Pero existe otro ingrediente que no puede ignorarse. El árbitro. En cualquier partido de futbol, la autoridad del árbitro es indispensable. Puede equivocarse, pero todos entienden que sin alguien que haga respetar las reglas, el encuentro termina en caos.

En política ocurre exactamente lo mismo. El problema es que hoy muchos ciudadanos perciben que las advertencias de las autoridades electorales terminan siendo simples llamados a misa.

Los partidos desafían los tiempos legales, realizan actos anticipados, estiran la legislación hasta el límite y convierten las sanciones en parte del costo de hacer política. Cuando la autoridad pierde capacidad para hacerse respetar, el terreno de juego deja de ser parejo.

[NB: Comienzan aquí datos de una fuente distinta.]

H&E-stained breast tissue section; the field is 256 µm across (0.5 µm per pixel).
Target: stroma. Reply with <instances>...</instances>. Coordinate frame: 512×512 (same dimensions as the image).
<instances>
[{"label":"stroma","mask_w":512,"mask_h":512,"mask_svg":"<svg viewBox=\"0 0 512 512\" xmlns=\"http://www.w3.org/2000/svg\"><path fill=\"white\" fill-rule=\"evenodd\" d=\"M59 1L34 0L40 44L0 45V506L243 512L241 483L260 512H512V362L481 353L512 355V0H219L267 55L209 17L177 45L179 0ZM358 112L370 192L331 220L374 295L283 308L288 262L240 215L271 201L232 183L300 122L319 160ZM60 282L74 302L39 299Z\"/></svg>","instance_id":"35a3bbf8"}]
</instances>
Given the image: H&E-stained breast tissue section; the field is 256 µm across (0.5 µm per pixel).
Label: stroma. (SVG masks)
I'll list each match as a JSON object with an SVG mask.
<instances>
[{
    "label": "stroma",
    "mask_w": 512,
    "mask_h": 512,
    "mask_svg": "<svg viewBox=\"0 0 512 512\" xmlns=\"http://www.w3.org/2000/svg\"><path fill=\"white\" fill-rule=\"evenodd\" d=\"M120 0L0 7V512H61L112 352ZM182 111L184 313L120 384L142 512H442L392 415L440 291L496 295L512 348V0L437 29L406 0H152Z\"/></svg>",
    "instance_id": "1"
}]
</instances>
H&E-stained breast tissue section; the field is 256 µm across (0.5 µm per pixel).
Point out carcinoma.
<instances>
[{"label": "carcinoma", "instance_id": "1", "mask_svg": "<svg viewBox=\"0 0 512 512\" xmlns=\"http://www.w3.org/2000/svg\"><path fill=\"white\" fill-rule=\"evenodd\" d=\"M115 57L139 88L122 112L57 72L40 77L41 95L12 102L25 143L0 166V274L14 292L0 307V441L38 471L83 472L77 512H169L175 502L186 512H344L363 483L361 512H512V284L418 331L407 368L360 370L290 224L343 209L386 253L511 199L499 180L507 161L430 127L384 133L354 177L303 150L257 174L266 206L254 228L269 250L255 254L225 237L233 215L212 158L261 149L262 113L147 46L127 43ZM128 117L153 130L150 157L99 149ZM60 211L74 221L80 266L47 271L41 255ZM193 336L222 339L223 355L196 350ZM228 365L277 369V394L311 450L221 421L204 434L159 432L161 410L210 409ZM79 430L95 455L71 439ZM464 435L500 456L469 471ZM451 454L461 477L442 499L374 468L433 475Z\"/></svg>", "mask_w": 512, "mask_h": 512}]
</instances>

Eso representa uno de los mayores desafíos rumbo a 2027. El futbol deja también una enseñanza que la política suele olvidar: los campeonatos rara vez los gana quien presume tener la plantilla más cara o los mejores discursos. Los gana quien comete menos errores. En política sucede exactamente igual.

Una candidatura equivocada, una crisis mal manejada, un exceso de confianza, un escándalo de corrupción o una declaración desafortunada pueden modificar el ánimo ciudadano en cuestión de días. No siempre vence quien promete más. Muchas veces triunfa quien se equivoca menos.

Por eso el verdadero partido apenas comienza. Después de la euforia mundialista volverán las conferencias de prensa, los recorridos por plazas públicas, los espectaculares, las promesas de siempre y los discursos que intentarán convencer a un electorado cada vez más informado, pero también más escéptico.

En el futbol, cuando termina el partido, todos regresan a casa. En la política, las decisiones que se tomen en 2027 determinarán el rumbo del país durante varios años. No estará en juego únicamente una mayoría legislativa o diecisiete gubernaturas.

Estará en disputa la capacidad de México para demostrar que la competencia democrática puede desarrollarse con legalidad, respeto institucional y madurez política.

El Mundial terminó. Se apagaron los reflectores de las canchas. Ahora comienza el torneo más importante: el de la democracia mexicana. Y ese, a diferencia del futbol, no admite tiempo de compensación. Va a ganar quien cometa menos errores. Pero hay un dueño del torneo que, desde hoy, quiere controlar el triunfo.

Porque, de entrada, ese “dueño” del torneo, ha enviado un mensaje totalmente contradictorio: Chihuahua se mide de distinta manera que a Baja California y Sinaloa. En estas dos últimas entidades, la evidencia es tan obvia, que a sus gobernantes les prepara una estatua en bronce, no importa qué tantas faltas tengan en su haber. En Chihuahua, en cambio, todo el peso de la ley solo por ser del equipo opositor.

Pero, ojo, recordemos a Jesus Reyes Heroles con su teoría “La forma también es fondo”, que, entre otras cosas planteó: “… si alguien comete atropellos en su forma de gobernar, ese comportamiento terminará definiendo y corrompiendo el fondo de sus proyectos”. Al tiempo.